Historic house in New York, United States

Gov. Reuben Fenton Mansion, also known as Walnut Grove, is a historic home located at Jamestown in Chautauqua County, New York, United States. It is an Italian Villa style residence built in 1863. The home features a four-story tower. It was the home of Reuben Fenton (1819–1885). In 1919, the city of Jamestown acquired the property as a Soldiers and Sailors Memorial. During World War II it was used as a recruitment center. After being abandoned for many decades the city had plans to tear it down, however, a society was formed to help save the building. It has been home to the Fenton History Center since 1964 and is now used as a museum dedicated to the local history of Chautauqua county.

It was listed on the National Register of Historic Places in 1972.

It became a Blue Star museum in 2022.

==History==

===Residence===
The Fenton mansion was built 1863 for Reuben Fenton and his family. It was occupied until his wife Elizabeth Scudder Fenton's death in 1901.

===War memorial===
The property was vacant for many years before the city bought the house in 1919 for $35,000 to use as a war memorial for soldiers and sailors. Veterans associations began to occupy the building. During World War II, the building was used as a recruitment center for young soldiers. It was known as the "last chapter of the Grand Army of the Republic". The mansion was also home to a local chapter of the Grand Army of the Republic as well as the national headquarters until the last Civil War veteran died in 1956.

===Historical society===
In the early 1960s, the building was abandoned. There were plans to tear down the house in conjunction with the new route route 60 was going to take through Jamestown. While plans were being made to tear down the building, mayor William D. Whitehead appointed Stanley A. Weeks to look into other possible uses for the mansion. Weeks would later become the first life member.

In 1962, the mayor of Jamestown formed a committee to determine what to do with the property and it was decided to establish a historical society and museum, with the goal of preserving and restoring the Fenton Mansion.

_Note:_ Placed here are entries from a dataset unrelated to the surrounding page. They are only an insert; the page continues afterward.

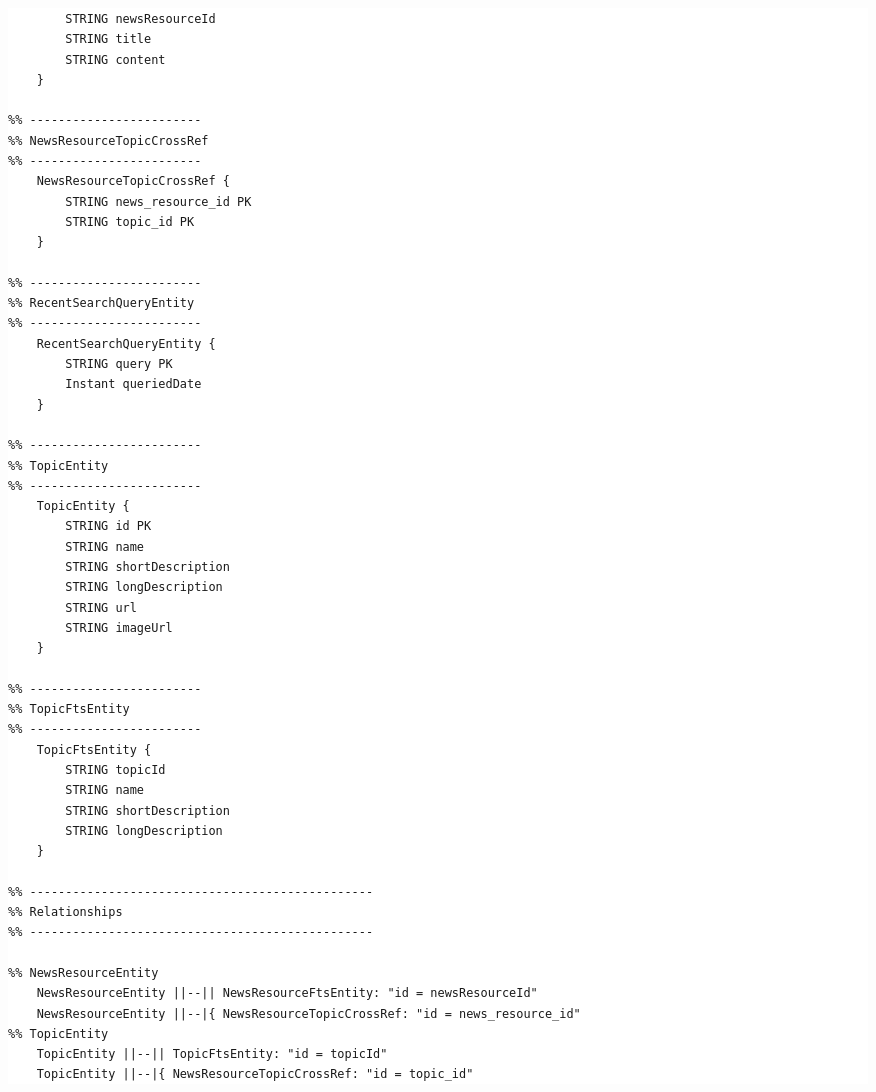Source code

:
 ```text
        STRING newsResourceId
        STRING title
        STRING content
    }

%% ------------------------
%% NewsResourceTopicCrossRef
%% ------------------------
    NewsResourceTopicCrossRef {
        STRING news_resource_id PK
        STRING topic_id PK
    }

%% ------------------------
%% RecentSearchQueryEntity
%% ------------------------
    RecentSearchQueryEntity {
        STRING query PK
        Instant queriedDate
    }

%% ------------------------
%% TopicEntity
%% ------------------------
    TopicEntity {
        STRING id PK
        STRING name
        STRING shortDescription
        STRING longDescription
        STRING url
        STRING imageUrl
    }

%% ------------------------
%% TopicFtsEntity
%% ------------------------
    TopicFtsEntity {
        STRING topicId
        STRING name
        STRING shortDescription
        STRING longDescription
    }

%% ------------------------------------------------
%% Relationships
%% ------------------------------------------------

%% NewsResourceEntity
    NewsResourceEntity ||--|| NewsResourceFtsEntity: "id = newsResourceId"
    NewsResourceEntity ||--|{ NewsResourceTopicCrossRef: "id = news_resource_id"
%% TopicEntity
    TopicEntity ||--|| TopicFtsEntity: "id = topicId"
    TopicEntity ||--|{ NewsResourceTopicCrossRef: "id = topic_id"
```
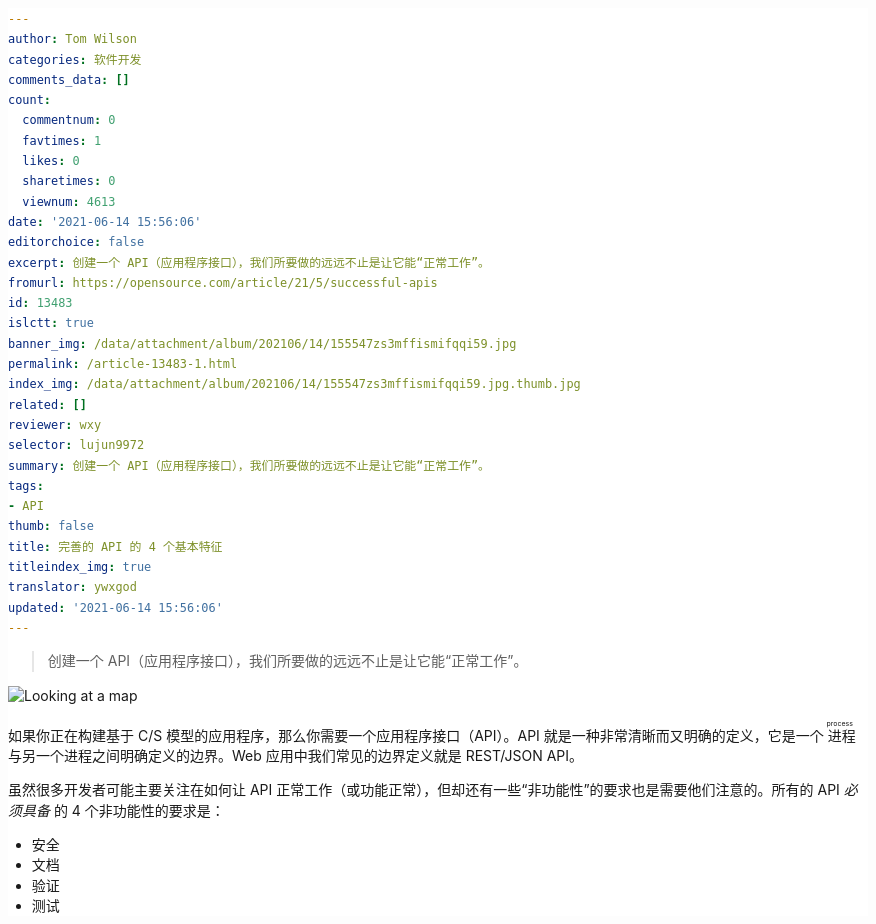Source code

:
 ```yaml
---
author: Tom Wilson
categories: 软件开发
comments_data: []
count:
  commentnum: 0
  favtimes: 1
  likes: 0
  sharetimes: 0
  viewnum: 4613
date: '2021-06-14 15:56:06'
editorchoice: false
excerpt: 创建一个 API（应用程序接口），我们所要做的远远不止是让它能“正常工作”。
fromurl: https://opensource.com/article/21/5/successful-apis
id: 13483
islctt: true
banner_img: /data/attachment/album/202106/14/155547zs3mffismifqqi59.jpg
permalink: /article-13483-1.html
index_img: /data/attachment/album/202106/14/155547zs3mffismifqqi59.jpg.thumb.jpg
related: []
reviewer: wxy
selector: lujun9972
summary: 创建一个 API（应用程序接口），我们所要做的远远不止是让它能“正常工作”。
tags:
- API
thumb: false
title: 完善的 API 的 4 个基本特征
titleindex_img: true
translator: ywxgod
updated: '2021-06-14 15:56:06'
---
```



> 
> 创建一个 API（应用程序接口），我们所要做的远远不止是让它能“正常工作”。
> 
> 
> 


![](/data/attachment/album/202106/14/155547zs3mffismifqqi59.jpg "Looking at a map")


如果你正在构建基于 C/S 模型的应用程序，那么你需要一个应用程序接口（API）。API 就是一种非常清晰而又明确的定义，它是一个<ruby> 进程 <rt>  process </rt></ruby>与另一个进程之间明确定义的边界。Web 应用中我们常见的边界定义就是 REST/JSON API。


虽然很多开发者可能主要关注在如何让 API 正常工作（或功能正常），但却还有一些“非功能性”的要求也是需要他们注意的。所有的 API *必须具备* 的 4 个非功能性的要求是：


* 安全
* 文档
* 验证
* 测试
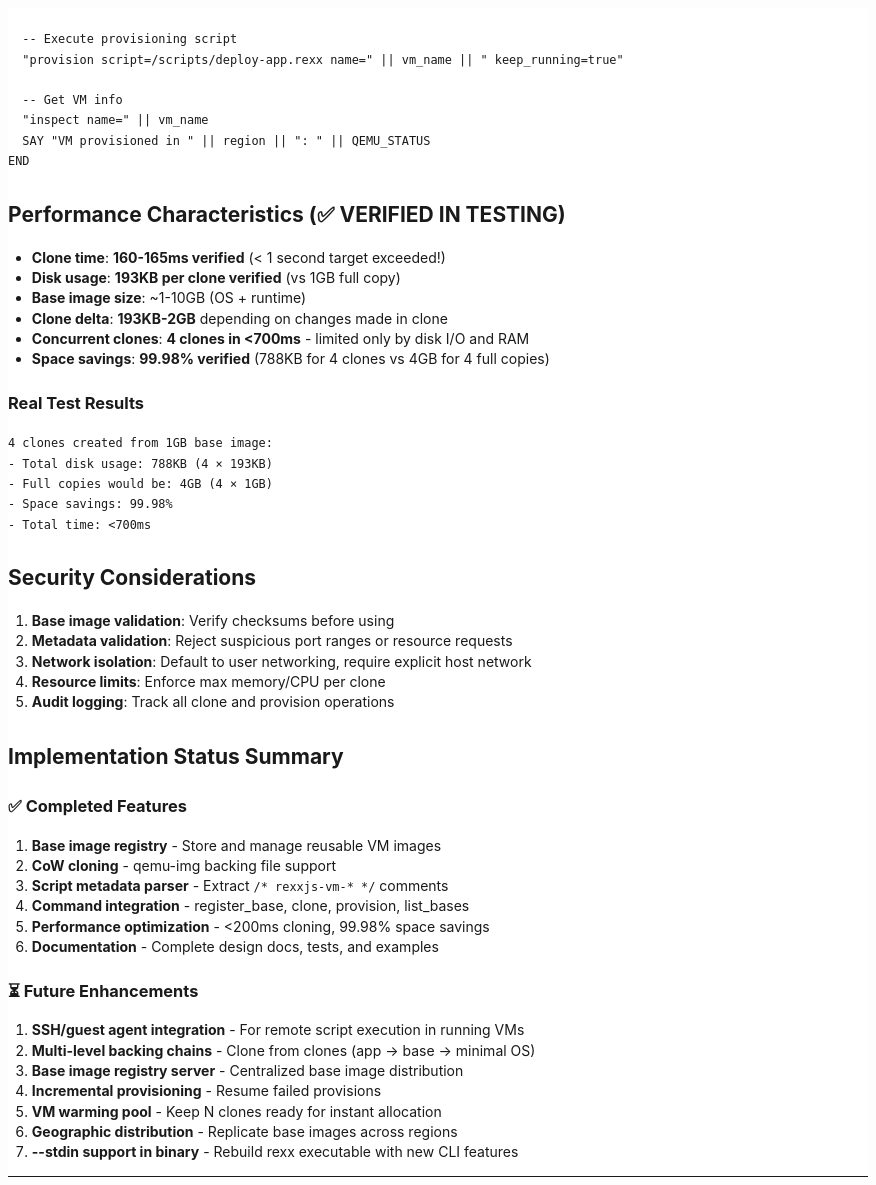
 ```rexx

  -- Execute provisioning script
  "provision script=/scripts/deploy-app.rexx name=" || vm_name || " keep_running=true"

  -- Get VM info
  "inspect name=" || vm_name
  SAY "VM provisioned in " || region || ": " || QEMU_STATUS
END
```

## Performance Characteristics (✅ VERIFIED IN TESTING)

- **Clone time**: **160-165ms verified** (< 1 second target exceeded!)
- **Disk usage**: **193KB per clone verified** (vs 1GB full copy)
- **Base image size**: ~1-10GB (OS + runtime)
- **Clone delta**: **193KB-2GB** depending on changes made in clone
- **Concurrent clones**: **4 clones in <700ms** - limited only by disk I/O and RAM
- **Space savings**: **99.98% verified** (788KB for 4 clones vs 4GB for 4 full copies)

### Real Test Results
```
4 clones created from 1GB base image:
- Total disk usage: 788KB (4 × 193KB)
- Full copies would be: 4GB (4 × 1GB)
- Space savings: 99.98%
- Total time: <700ms
```

## Security Considerations

1. **Base image validation**: Verify checksums before using
2. **Metadata validation**: Reject suspicious port ranges or resource requests
3. **Network isolation**: Default to user networking, require explicit host network
4. **Resource limits**: Enforce max memory/CPU per clone
5. **Audit logging**: Track all clone and provision operations

## Implementation Status Summary

### ✅ Completed Features
1. **Base image registry** - Store and manage reusable VM images
2. **CoW cloning** - qemu-img backing file support
3. **Script metadata parser** - Extract `/* rexxjs-vm-* */` comments
4. **Command integration** - register_base, clone, provision, list_bases
5. **Performance optimization** - <200ms cloning, 99.98% space savings
6. **Documentation** - Complete design docs, tests, and examples

### ⏳ Future Enhancements
1. **SSH/guest agent integration** - For remote script execution in running VMs
2. **Multi-level backing chains** - Clone from clones (app → base → minimal OS)
3. **Base image registry server** - Centralized base image distribution
4. **Incremental provisioning** - Resume failed provisions
5. **VM warming pool** - Keep N clones ready for instant allocation
6. **Geographic distribution** - Replicate base images across regions
7. **--stdin support in binary** - Rebuild rexx executable with new CLI features

---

The Fenton Historical Society was established on May 22, 1963 and the mansion was converted into a museum. Mary Torrance was the original president, Harry Rose was the first vice president, William Reynolds was the second vice president, Sybill McFadden was the secretary and Bert Hough was the treasurer. In 2013, the adjacent William Hall House was purchased to use as for archives and a research library.

== Archaeology ==
The grounds around the Fenton, also known as Walnut Grove Park, have been the location of a historical archaeology site. The dig started in 2012 and has the goal of uncovering many of the original historical structures that surrounded the Fenton mansion.

Some of these structures included the barn, carriage house, and servants' quarters. It was discovered that the barn was actually torn down and a greenhouse was built on the same location.

The dig is ongoing, and is coordinated by Dr. Thomas Greer.